Despite the fact that cities’ (non-.gov) innovation offices’ pages are often easy on the eyes (see: Boston, San Francisco), the .gov ones are what we’ve come to know as a governmental aesthetic. And as far as aesthetics are rhetorical, they contribute to the claims these sites make about the goals, responsibilities, and interests of the government as they relate to the audience of citizen-users. They say “we can provide you alllll of the information and connect you to alllll of the appropriate services. And we don’t particularly care how enjoyable the process is, because success is predicated on delivering those services.” Service is about information here, not interaction. Moreover, by visually demonstrating a dedication to providing all of the information a citizen could possibly want, they hedge their bets—it is, quite literally, all in front of your eyes (it’s just not the most legible in the form of giant lists). Great for citizen relations, right?
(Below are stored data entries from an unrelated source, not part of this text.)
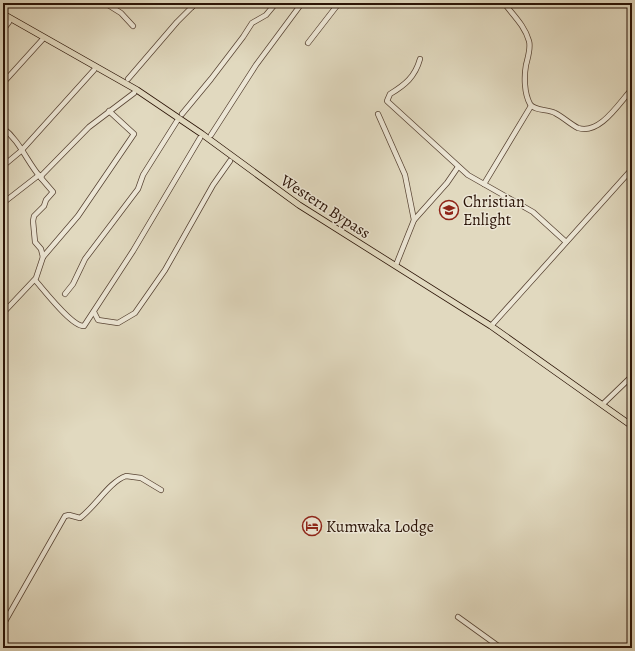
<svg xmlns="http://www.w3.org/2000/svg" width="635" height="651" viewBox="0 0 635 651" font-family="Alegreya,serif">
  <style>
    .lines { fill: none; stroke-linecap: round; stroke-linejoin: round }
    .minor-casing { stroke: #584434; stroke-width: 6 }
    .major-casing { stroke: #2a1306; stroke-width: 7 }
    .minor { stroke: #ece6d5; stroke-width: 4.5 }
    .major { stroke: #e1d9bf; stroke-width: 5.5 }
    .labels { text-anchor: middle; stroke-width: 3; stroke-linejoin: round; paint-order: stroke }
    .poi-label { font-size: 16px; fill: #2a1306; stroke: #ece6d5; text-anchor: start }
    .street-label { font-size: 16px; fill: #2a1306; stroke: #ece6d5 }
  </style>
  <rect width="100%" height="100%" fill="#e1d9bf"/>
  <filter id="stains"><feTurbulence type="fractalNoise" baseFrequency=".005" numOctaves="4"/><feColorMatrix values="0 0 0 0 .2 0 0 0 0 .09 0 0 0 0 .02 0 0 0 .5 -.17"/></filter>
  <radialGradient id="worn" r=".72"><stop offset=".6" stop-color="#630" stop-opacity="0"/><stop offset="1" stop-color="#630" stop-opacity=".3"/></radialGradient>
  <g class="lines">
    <defs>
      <g id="minor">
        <polyline points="105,3 121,13 133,26"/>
        <polyline points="183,3 192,7"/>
        <path d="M 504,3 C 513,15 525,26 529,41 C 531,48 528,57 526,65 C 524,76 524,93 530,104 C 534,111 548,109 555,113 C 563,117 570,124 578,128 C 600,135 619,103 632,89"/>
        <polyline points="3,30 9,22"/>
        <polyline points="308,43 339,3"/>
        <path d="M 420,59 C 415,77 405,85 390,94 L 387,101 L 468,175 L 533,212 L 566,242"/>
        <polyline points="128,79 177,22 196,3"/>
        <polyline points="3,83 42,40"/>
        <polyline points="182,114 211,79 243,37 252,23 266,15 276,3"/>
        <polyline points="378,114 405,175 414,220 396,265"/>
        <path d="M 3,128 C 20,141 27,162 41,178"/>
        <polyline points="211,135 256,65 302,3"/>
        <polyline points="3,166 21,151 94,70"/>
        <polyline points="484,184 531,106"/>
        <polyline points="3,203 39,175"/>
        <polyline points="414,220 447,183 458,167"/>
        <polyline points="43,257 78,216 134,134 109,111"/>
        <path d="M 35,280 C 44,290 72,327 84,326 L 133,251 L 200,138"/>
        <polyline points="65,294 73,284 85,259 138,189 143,175 177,121"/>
        <polyline points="94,312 98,320 118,323 135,313 165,270 213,185 230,161"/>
        <polyline points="3,313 36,278 43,257 41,249 35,242 33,221 34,216 44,206 46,200 53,192 41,178 42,175 89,127 134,93"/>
        <polyline points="491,326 632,169"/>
        <polyline points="603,404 632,376"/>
        <polyline points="458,617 501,648"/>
        <path d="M 3,625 L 65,516 L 69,515 L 80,518 C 96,506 109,482 126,476 L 141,478 L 161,490"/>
      </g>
      <polyline id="major" points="3,14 137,90 202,134 299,205 491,326 632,426"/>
    </defs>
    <!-- minor casing -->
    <use href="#minor" class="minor-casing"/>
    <!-- major casing -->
    <use href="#major" class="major-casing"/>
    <!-- minor -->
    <use href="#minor" class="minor"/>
    <!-- major -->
    <use href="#major" class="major"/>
  </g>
  <!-- icons -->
  <defs>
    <symbol id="school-ring" viewBox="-11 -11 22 22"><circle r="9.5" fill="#ece6d5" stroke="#8f2418" stroke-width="1.5"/><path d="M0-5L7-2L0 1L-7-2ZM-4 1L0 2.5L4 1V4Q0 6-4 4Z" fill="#8f2418"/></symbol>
    <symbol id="hotel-ring" viewBox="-11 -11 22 22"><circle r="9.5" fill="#ece6d5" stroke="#8f2418" stroke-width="1.5"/><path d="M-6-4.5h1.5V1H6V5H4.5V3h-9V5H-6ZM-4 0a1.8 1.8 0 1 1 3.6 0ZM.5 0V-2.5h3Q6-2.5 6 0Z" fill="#8f2418"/></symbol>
  </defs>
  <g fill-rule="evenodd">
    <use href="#school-ring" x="438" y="199" width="22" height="22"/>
    <use href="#hotel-ring" x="301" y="515" width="22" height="22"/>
  </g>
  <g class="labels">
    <!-- poi labels -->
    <g class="poi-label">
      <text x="463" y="207">Christian<tspan x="463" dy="18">Enlight</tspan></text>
      <text x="326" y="532">Kumwaka Lodge</text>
    </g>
    <!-- street labels -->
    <g class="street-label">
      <text transform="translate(326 206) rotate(33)" y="6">Western Bypass</text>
    </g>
  </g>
  <!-- margin -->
  <rect width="635" height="651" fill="none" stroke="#e1d9bf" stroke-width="16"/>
  <rect x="4" y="4" width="627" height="643" fill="none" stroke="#2a1306" stroke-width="2"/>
  <rect x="8" y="8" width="619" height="635" fill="none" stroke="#2a1306"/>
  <rect width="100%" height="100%" filter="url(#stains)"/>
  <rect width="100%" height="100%" fill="url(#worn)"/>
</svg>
But those have their own issues. As cities are catching on that these may not be the best choices to make, the “slick” route makes sense—it’s professional and useful. A few months ago, when discussing the design of an upcoming project that’s a collaboration with the Mayor’s Office of New Urban Mechanics—StreetCred—I kept seeing proposals with crisp versions of stock images and replying with “UGH THE DESIGN LOOKS TOO SLICK.” I was met with laughter, but the fact that this type of aesthetic is “corporate” emphasizes goals of efficiency and productivity—government run as a startup in visual form. In fact, The video explaining NYC.gov’s shift emphasizes efficiency and ease of use, rather than painting a picture of what services the new form makes clear. We’ve come to expect this visual style from political campaigns, we also understand that they are fundamentally selling us on a candidate. Corporate language and aesthetics have become part of campaigns in a way that government has not. Those goals of efficiency aren’t terrible either, but as I’ve explained before, inefficiencies can be very meaningful to civic life, and a government hellbent on efficiency will focus on practices that do not reflect the messy nature of contemporary democratic participation. So, even with a functional backend, a turn toward a corporate aesthetic poses raises questions about the normative values that come with design.
Rather than saying that this aesthetic is problematic, I’d argue that shifts in aesthetic choices call into relief what we ought to be thinking critically about in the first place: the arguments presented therein and the design choices that are foregone (and their arguments). The City of Boston’s “transition site” Next.CityofBoston.gov looks like a graphics-heavy blog, and it’s interesting for its embrace of the messy. Sure it serves a different purpose, but its design sets a low-key, perhaps less hierarchical view of how we interact with government. Sites for civic engagement that are fun—like CommunityPlanIt.org—make a very different argument about what it means to engage than MindMixer.com, and those design choices ought to be given more attention when we talk about engagement efforts. The question of what a more “engaging” site looks like still remains, but considering its aesthetics in addition to its affordances should certainly be part of the equation.